August 24, 2005
C/O Universal Music Group
New York, NY 10019
I’m writing you with a business proposition. You see, in times like these, it’s getting harder and harder every day to hustle. I’m looking to make a move to enable myself to clock the type of grip befitting a homie like me. When you’ve got the sheer number and quality of bitches I maintain, their lifestyles can take a pretty serious toll on the old pocketbook. And that toll doesn’t even take child support, alimony and hush money into account. I’m sure you can relate.
That being said, I have noticed a tragic under-representation of the Caucasian man (“white man,” in street parlance) in the G-Unit posse and your entourage, at large. I have a solution for this. You see, I am well aware of your legal travails (I know you’re innocent on all counts) - most recently, a shooting outside of Hot 97 FM in New York - and see an easy solution. Add a white guy to the posse. I have a long history of getting out of traffic citations, driving under the influence, property damage, vandalism, drunk in public, marijuana use and possession, and conduct deemed threatening to myself and others, for no other apparent reason than the color of my skin. I can do even better.

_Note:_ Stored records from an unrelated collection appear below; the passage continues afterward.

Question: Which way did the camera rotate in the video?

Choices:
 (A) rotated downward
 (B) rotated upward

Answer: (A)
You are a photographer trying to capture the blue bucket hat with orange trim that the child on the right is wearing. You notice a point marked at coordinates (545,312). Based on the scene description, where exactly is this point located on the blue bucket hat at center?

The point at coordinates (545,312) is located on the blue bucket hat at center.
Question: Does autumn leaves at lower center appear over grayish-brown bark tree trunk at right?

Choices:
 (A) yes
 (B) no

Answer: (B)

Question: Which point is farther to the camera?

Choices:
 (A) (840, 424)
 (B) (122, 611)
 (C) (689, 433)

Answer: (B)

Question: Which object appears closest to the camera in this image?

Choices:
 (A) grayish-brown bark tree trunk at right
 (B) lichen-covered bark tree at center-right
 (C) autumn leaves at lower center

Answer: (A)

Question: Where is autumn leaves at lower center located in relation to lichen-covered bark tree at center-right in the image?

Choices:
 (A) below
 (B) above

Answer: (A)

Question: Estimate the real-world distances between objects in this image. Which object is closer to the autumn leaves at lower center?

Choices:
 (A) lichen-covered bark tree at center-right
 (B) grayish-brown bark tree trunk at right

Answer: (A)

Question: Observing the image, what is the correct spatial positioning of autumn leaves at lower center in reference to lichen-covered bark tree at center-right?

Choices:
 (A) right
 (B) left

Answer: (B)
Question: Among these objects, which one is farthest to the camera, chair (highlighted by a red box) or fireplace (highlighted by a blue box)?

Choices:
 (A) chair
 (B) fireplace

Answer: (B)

We can choose to pull the wool over our eyes and claim that race has no bearing on citizens’ treatment by the law enforcement community. Or we can call a spade a spade and take action to aid in your immediate defense when the police get involved, as they inevitably will. Add me to your crew. Knowing your well-catalogued run-ins with the police, the dividends will be appreciated very soon, if not immediately.
To boot, I’m willing to work for no more than $150,000, cash, annually, one ounce of the chrizzle per month, five-star hotel accommodations, reasonable access to some freaky bitches and a travel budget for limousines (stocked bar), chartered jets and a modest yacht (less than 100 feet in length) ride now and again. (What can I say about the last part? My baby daughter’s momma has always wanted to ride on a yacht.) If you feel generous, I’d love to have a calf-length fur coat and a pair of snakeskin boots, but I can live without. My services are all about you and your best interests (as I’m sure can be said of all your entourage members), and the last thing I want to appear is greedy.